EXERCISE AIM:
Copy out the entries starting with the very first one and stopping after the line that contains "should: should -> patient". Reproduce every line unchanged.

LISTING:

● ● ●

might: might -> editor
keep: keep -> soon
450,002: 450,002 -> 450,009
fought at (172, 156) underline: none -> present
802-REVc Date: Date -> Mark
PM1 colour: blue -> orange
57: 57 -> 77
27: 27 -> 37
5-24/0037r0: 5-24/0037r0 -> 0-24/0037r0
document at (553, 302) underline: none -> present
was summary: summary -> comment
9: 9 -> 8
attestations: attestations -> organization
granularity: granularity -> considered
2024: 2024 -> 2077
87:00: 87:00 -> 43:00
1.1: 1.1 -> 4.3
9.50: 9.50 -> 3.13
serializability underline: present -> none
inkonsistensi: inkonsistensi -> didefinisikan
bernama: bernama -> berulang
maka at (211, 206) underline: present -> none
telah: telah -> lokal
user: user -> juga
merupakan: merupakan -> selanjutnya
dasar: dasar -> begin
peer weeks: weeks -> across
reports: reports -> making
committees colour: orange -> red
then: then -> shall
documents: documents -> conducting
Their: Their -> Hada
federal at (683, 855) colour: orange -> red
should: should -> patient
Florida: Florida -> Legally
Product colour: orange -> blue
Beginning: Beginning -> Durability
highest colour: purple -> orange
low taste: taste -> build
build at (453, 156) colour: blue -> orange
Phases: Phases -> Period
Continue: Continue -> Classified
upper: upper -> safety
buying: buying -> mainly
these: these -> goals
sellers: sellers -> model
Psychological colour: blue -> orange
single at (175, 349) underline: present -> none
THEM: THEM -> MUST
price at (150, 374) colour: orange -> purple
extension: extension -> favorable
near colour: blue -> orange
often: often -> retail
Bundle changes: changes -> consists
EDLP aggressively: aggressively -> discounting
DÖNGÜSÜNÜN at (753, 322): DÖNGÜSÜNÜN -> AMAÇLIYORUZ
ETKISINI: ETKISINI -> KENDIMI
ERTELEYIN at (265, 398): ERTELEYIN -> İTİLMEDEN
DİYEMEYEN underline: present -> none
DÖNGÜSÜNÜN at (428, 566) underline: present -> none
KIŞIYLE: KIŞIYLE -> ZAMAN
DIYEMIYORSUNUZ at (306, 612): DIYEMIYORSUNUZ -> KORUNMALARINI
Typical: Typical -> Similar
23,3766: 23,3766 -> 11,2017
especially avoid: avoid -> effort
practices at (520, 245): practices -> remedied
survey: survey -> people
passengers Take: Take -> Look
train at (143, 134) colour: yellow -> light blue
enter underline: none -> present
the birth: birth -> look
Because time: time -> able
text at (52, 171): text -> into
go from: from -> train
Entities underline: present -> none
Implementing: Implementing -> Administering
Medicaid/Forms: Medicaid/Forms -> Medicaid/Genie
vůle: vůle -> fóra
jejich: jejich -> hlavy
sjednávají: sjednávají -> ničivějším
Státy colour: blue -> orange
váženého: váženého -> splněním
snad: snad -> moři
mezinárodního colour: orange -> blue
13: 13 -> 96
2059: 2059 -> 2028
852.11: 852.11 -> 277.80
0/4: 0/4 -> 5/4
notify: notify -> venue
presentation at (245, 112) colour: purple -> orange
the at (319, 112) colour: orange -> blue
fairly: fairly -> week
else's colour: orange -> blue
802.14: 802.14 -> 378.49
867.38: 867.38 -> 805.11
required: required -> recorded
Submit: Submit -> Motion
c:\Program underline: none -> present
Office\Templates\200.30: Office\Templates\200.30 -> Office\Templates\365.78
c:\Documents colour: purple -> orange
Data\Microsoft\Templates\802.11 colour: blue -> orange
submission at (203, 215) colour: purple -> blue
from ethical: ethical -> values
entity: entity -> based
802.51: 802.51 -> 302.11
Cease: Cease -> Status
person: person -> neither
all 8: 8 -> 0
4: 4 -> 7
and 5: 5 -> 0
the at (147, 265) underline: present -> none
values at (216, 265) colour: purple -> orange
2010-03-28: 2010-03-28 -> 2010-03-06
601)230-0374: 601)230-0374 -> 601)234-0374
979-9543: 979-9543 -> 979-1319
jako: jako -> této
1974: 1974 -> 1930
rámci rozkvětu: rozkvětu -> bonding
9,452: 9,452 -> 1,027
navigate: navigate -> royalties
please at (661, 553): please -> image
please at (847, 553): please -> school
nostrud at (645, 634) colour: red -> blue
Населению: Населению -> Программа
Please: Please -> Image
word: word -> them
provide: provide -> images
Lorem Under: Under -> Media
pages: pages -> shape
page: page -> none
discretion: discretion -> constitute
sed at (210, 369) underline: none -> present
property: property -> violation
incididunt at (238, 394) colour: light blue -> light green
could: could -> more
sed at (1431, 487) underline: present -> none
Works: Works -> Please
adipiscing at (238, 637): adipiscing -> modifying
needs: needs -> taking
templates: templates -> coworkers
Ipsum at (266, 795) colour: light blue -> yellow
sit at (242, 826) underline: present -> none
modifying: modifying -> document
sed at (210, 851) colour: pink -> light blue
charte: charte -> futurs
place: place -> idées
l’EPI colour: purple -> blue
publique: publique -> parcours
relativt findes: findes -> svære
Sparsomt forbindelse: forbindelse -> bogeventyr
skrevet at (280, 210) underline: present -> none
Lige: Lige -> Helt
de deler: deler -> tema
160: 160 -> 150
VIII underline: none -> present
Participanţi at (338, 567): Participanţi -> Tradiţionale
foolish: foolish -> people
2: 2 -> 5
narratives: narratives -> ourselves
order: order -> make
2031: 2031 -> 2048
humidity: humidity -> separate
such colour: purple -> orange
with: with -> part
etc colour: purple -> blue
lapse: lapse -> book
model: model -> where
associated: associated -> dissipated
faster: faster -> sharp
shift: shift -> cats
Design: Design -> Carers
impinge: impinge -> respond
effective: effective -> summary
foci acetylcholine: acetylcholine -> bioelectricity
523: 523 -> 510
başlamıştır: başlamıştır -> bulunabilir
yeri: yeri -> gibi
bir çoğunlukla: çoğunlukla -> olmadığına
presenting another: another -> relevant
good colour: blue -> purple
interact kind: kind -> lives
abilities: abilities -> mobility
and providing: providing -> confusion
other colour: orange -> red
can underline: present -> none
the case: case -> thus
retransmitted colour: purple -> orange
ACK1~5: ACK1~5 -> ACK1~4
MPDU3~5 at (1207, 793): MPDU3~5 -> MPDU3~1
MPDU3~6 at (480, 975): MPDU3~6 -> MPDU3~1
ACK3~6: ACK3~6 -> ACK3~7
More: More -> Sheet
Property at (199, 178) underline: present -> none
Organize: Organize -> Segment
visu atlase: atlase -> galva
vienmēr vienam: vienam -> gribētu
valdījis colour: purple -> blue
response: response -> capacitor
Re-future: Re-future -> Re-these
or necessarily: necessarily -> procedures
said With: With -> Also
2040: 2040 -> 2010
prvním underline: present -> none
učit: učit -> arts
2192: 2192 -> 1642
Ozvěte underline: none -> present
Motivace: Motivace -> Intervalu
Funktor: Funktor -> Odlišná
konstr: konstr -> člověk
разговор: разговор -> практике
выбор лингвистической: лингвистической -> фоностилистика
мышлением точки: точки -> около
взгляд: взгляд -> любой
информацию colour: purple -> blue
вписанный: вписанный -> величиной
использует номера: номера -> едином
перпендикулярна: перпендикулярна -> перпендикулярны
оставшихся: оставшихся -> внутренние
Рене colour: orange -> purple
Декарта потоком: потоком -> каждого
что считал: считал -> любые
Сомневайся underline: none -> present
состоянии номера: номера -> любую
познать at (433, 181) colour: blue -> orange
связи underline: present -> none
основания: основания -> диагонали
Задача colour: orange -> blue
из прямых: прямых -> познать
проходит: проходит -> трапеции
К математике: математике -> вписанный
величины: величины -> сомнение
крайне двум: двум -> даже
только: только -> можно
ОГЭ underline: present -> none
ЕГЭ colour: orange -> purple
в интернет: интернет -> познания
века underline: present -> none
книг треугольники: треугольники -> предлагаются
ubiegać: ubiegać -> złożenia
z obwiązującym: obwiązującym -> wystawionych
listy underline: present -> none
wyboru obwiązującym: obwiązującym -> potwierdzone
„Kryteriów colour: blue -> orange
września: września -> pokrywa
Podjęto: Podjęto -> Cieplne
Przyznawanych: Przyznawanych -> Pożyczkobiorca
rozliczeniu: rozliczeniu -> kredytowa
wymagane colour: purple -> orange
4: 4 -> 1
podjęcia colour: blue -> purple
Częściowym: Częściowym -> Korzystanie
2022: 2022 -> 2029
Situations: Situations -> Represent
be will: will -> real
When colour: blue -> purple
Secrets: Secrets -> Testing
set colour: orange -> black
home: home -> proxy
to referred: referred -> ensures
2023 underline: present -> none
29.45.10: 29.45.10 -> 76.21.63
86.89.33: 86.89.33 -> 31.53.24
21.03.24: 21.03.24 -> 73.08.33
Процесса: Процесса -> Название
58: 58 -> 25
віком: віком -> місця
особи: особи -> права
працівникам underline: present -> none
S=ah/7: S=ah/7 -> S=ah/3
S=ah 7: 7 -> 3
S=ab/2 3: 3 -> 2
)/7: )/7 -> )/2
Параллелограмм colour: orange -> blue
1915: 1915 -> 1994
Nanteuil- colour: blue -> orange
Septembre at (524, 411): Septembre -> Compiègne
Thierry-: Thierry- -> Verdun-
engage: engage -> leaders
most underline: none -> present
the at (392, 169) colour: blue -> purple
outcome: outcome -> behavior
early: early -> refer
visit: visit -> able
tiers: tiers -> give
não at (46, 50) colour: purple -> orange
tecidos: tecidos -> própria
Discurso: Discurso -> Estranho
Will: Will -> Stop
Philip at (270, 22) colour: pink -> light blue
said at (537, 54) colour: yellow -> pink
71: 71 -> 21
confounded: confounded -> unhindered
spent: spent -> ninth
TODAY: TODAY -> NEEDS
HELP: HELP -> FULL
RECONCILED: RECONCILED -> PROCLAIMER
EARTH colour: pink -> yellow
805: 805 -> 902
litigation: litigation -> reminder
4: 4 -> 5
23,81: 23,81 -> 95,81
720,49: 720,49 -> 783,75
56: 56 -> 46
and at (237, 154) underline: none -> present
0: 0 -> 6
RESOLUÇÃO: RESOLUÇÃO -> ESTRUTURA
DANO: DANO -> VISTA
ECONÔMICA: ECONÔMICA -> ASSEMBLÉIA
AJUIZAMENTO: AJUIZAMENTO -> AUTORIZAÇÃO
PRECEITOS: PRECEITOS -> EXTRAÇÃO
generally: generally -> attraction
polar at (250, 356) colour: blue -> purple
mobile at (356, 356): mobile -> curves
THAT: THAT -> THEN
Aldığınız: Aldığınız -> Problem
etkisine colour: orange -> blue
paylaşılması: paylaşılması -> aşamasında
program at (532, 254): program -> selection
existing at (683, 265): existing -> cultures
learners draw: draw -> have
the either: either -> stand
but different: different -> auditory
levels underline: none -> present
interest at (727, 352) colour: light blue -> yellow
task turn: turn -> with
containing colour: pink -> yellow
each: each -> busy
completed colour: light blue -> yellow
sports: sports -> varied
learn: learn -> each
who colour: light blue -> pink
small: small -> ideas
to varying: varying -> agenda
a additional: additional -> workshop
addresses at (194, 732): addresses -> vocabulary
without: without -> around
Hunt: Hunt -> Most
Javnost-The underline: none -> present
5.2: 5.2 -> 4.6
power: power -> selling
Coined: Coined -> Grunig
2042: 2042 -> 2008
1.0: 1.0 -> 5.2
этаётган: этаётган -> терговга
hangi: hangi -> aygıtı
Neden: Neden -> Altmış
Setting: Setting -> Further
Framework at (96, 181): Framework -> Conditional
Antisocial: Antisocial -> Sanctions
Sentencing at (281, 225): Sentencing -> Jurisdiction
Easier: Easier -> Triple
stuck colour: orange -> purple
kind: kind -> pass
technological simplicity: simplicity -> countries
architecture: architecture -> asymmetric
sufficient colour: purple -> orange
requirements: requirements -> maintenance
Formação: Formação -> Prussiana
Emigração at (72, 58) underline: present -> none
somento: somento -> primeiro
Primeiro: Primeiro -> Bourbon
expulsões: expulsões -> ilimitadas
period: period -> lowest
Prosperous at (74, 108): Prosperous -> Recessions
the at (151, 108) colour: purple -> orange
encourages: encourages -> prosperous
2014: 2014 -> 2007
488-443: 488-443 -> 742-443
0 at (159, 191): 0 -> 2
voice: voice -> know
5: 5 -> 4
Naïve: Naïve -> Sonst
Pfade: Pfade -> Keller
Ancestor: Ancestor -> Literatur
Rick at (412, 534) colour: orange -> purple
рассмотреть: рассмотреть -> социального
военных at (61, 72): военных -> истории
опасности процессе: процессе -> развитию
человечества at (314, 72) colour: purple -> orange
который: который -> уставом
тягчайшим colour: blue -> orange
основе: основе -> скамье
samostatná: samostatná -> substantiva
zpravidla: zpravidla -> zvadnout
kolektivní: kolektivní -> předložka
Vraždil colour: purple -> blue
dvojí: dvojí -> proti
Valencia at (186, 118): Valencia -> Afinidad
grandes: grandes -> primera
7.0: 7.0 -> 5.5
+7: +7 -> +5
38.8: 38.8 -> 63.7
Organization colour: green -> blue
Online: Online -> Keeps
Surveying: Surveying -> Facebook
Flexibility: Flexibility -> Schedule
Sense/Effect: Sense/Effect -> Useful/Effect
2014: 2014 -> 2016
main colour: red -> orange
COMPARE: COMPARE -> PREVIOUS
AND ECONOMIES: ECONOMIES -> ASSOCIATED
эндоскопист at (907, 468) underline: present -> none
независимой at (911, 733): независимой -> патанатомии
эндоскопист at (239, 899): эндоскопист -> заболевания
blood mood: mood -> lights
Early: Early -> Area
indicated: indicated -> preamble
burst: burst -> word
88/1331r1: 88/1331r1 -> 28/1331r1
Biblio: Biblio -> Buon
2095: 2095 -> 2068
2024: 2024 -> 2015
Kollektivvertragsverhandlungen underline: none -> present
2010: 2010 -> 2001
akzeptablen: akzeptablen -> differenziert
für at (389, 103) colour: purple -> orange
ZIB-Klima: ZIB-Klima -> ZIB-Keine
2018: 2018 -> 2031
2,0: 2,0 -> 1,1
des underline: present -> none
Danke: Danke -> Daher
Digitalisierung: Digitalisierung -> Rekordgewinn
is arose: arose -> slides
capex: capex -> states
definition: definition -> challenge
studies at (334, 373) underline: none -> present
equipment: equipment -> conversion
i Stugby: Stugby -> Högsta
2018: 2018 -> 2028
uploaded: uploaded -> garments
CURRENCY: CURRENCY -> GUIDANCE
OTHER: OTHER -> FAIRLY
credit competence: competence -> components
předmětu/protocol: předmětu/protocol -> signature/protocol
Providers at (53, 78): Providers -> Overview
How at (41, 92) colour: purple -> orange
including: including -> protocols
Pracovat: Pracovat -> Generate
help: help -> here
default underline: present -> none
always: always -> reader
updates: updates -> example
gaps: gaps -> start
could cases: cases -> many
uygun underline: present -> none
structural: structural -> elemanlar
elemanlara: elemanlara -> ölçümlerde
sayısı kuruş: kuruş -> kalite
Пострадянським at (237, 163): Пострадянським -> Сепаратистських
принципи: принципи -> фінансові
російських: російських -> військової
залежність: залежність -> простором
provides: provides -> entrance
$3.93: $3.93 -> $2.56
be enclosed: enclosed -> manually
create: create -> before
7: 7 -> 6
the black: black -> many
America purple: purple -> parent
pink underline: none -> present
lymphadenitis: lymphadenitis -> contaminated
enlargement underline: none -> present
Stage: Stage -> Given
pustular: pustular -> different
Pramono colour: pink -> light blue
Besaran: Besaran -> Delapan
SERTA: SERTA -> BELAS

● ● ●

EXERCISE SOLUTION:
might: might -> editor
keep: keep -> soon
450,002: 450,002 -> 450,009
fought at (172, 156) underline: none -> present
802-REVc Date: Date -> Mark
PM1 colour: blue -> orange
57: 57 -> 77
27: 27 -> 37
5-24/0037r0: 5-24/0037r0 -> 0-24/0037r0
document at (553, 302) underline: none -> present
was summary: summary -> comment
9: 9 -> 8
attestations: attestations -> organization
granularity: granularity -> considered
2024: 2024 -> 2077
87:00: 87:00 -> 43:00
1.1: 1.1 -> 4.3
9.50: 9.50 -> 3.13
serializability underline: present -> none
inkonsistensi: inkonsistensi -> didefinisikan
bernama: bernama -> berulang
maka at (211, 206) underline: present -> none
telah: telah -> lokal
user: user -> juga
merupakan: merupakan -> selanjutnya
dasar: dasar -> begin
peer weeks: weeks -> across
reports: reports -> making
committees colour: orange -> red
then: then -> shall
documents: documents -> conducting
Their: Their -> Hada
federal at (683, 855) colour: orange -> red
should: should -> patient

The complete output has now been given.